## EXERCISE DATA
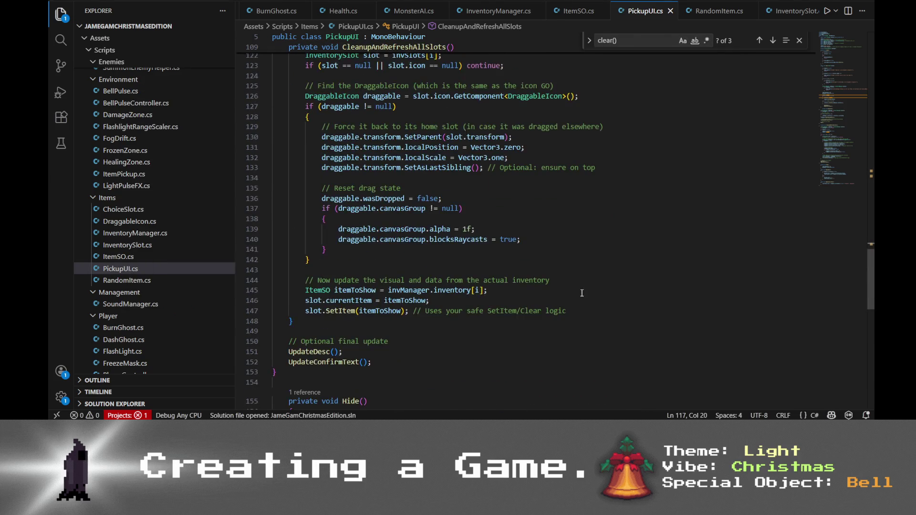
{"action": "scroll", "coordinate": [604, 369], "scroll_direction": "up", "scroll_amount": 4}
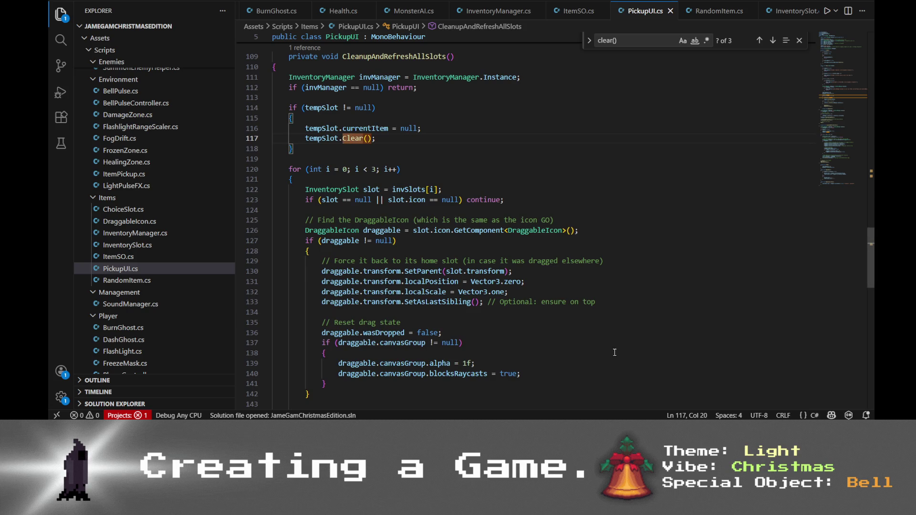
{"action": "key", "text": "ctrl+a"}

==

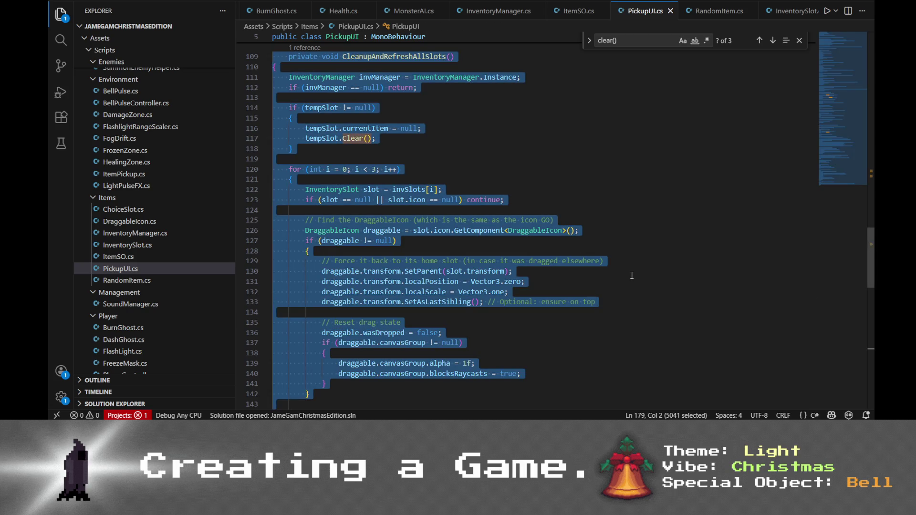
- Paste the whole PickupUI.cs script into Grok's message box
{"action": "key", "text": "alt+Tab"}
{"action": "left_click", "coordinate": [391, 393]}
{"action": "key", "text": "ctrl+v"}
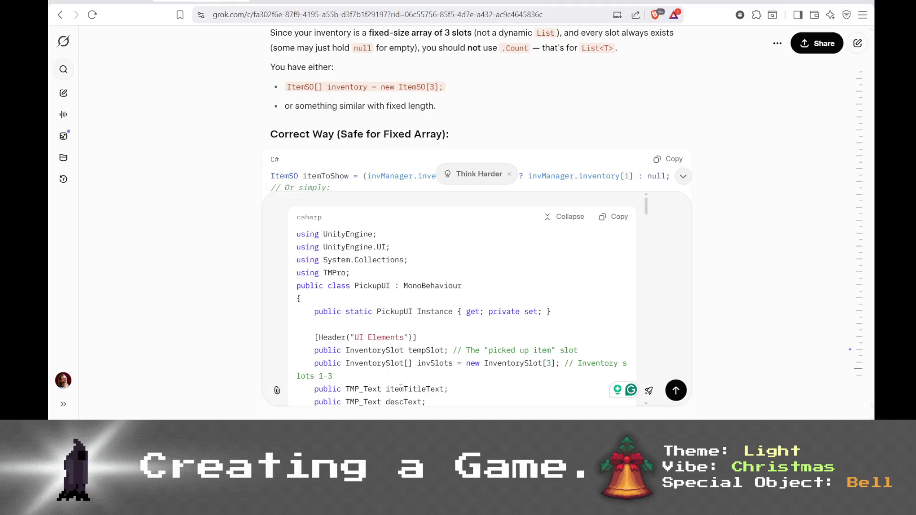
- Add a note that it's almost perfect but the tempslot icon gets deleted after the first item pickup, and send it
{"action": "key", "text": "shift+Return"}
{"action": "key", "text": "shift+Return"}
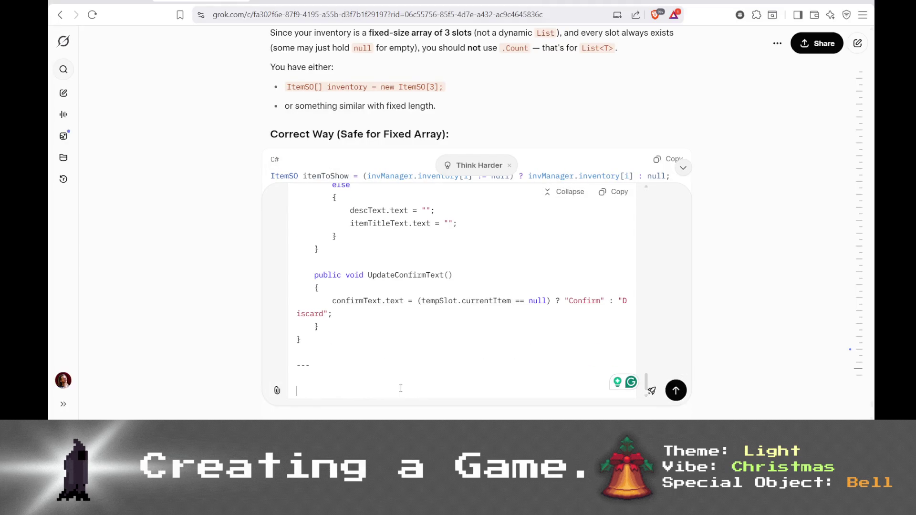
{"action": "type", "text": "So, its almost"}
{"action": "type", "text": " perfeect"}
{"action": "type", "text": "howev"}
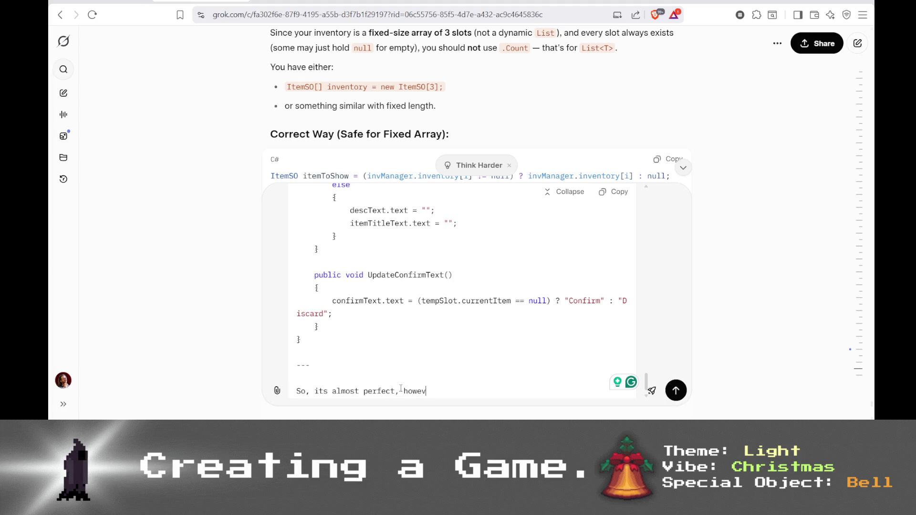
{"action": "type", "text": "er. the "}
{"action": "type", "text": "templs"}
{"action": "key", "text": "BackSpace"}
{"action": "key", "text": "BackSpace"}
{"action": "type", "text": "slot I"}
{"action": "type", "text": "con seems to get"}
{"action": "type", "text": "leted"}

## ACTIVITY
Would you copy out every line in the records that includes the string "type"?

## RESULT OF THE EXERCISE
{"action": "type", "text": "So, its almost"}
{"action": "type", "text": " perfeect"}
{"action": "type", "text": "howev"}
{"action": "type", "text": "er. the "}
{"action": "type", "text": "templs"}
{"action": "type", "text": "slot I"}
{"action": "type", "text": "con seems to get"}
{"action": "type", "text": "leted"}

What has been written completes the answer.